Updated

A German court sentenced a far-right politician to eight months in prison on Monday for displaying a Nazi-style tattoo, siding with prosecutors and stiffening the suspended term he originally received.

The case against Marcel Zech centered on a tattoo that appeared to combine an image of the Auschwitz death camp with the slogan from the Buchenwald concentration camp's gate, "Jedem das Seine" -- "to each his own."

The 28-year-old admitted displaying the tattoo while visiting a swimming pool. Prosecutors appealed after a district court in Oranienburg gave him a six-month suspended sentence in December.

Zech, a member of the far-right National Democratic Party, also had appealed that verdict and sought an acquittal.

On Monday, a state court in Neuruppin, north of Berlin, upheld the defendant's conviction for incitement and imposed the new sentence, news agency dpa reported.

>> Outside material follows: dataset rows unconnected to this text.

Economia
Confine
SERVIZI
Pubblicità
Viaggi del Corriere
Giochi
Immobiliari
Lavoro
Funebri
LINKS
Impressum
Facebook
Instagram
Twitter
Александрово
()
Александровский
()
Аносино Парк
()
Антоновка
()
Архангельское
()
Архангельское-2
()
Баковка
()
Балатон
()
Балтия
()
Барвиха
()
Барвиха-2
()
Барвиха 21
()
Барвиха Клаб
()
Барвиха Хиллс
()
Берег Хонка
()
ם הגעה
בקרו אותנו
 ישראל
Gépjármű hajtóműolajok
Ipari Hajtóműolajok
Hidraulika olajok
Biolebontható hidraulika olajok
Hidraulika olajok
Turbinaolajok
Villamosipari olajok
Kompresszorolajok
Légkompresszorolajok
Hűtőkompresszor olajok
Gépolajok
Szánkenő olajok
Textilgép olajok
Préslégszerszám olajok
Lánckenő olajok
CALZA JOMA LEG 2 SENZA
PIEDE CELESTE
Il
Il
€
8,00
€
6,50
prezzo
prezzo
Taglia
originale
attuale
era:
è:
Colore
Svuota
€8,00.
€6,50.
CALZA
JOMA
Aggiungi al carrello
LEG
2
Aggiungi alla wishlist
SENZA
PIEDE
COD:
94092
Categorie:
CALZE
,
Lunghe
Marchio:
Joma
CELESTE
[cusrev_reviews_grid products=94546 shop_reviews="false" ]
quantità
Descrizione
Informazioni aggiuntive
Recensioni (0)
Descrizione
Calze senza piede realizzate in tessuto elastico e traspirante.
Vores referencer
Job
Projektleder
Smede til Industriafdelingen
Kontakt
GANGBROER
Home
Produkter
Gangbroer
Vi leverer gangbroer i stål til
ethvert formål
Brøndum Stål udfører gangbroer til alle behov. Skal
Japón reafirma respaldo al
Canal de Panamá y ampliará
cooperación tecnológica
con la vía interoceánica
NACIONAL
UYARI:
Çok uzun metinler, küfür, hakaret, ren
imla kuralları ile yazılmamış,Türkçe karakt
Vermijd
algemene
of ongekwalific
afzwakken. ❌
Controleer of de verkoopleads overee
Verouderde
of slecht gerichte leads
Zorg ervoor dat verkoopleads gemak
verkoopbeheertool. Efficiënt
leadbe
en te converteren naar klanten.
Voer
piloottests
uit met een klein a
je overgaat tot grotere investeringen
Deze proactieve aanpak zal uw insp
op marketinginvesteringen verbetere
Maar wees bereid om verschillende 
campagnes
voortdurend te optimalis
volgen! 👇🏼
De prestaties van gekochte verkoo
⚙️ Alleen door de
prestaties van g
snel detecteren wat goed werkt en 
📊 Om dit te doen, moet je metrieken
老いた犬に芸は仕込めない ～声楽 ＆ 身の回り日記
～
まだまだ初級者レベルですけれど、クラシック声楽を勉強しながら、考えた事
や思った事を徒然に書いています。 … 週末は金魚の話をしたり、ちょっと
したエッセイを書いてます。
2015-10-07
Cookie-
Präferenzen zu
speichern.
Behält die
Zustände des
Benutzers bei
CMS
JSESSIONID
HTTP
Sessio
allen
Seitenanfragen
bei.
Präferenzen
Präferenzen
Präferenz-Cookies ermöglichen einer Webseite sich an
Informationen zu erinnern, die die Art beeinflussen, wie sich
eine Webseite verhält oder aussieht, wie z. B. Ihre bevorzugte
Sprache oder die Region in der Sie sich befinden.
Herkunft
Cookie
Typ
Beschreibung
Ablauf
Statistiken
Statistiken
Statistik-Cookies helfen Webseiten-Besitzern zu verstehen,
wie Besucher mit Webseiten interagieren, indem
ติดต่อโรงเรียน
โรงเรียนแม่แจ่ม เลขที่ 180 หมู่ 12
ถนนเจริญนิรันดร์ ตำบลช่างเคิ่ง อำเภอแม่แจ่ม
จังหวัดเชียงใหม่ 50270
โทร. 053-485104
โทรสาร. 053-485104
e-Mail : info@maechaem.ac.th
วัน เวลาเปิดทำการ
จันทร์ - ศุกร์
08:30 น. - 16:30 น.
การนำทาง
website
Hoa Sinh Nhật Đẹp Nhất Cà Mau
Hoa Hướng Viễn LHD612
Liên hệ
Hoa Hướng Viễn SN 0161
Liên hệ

Presiding judge Joern Kalbow said as he announced the ruling that the public might view a suspended sentence as "the state retreating in the face of right-wing radicalism." Kalbow noted that Germany has been seeing increasing numbers of xenophobic crimes.

Defense lawyer Wolfram Nahrath said he would appeal again to a higher court.

During the hearing, Nahrath told judges that Zech had since altered the offending tattoo as a result of the "exceptional denunciation" of him resulting from the case and because he wanted to be able to keep going to the swimming pool with his children.

Prosecutor Torsten Lowitsch said the image of Auschwitz has been replaced by Max and Moritz, figures from a well-known German children's tale. However, Lowitsch said the tattoo still includes the slogan "to each his own."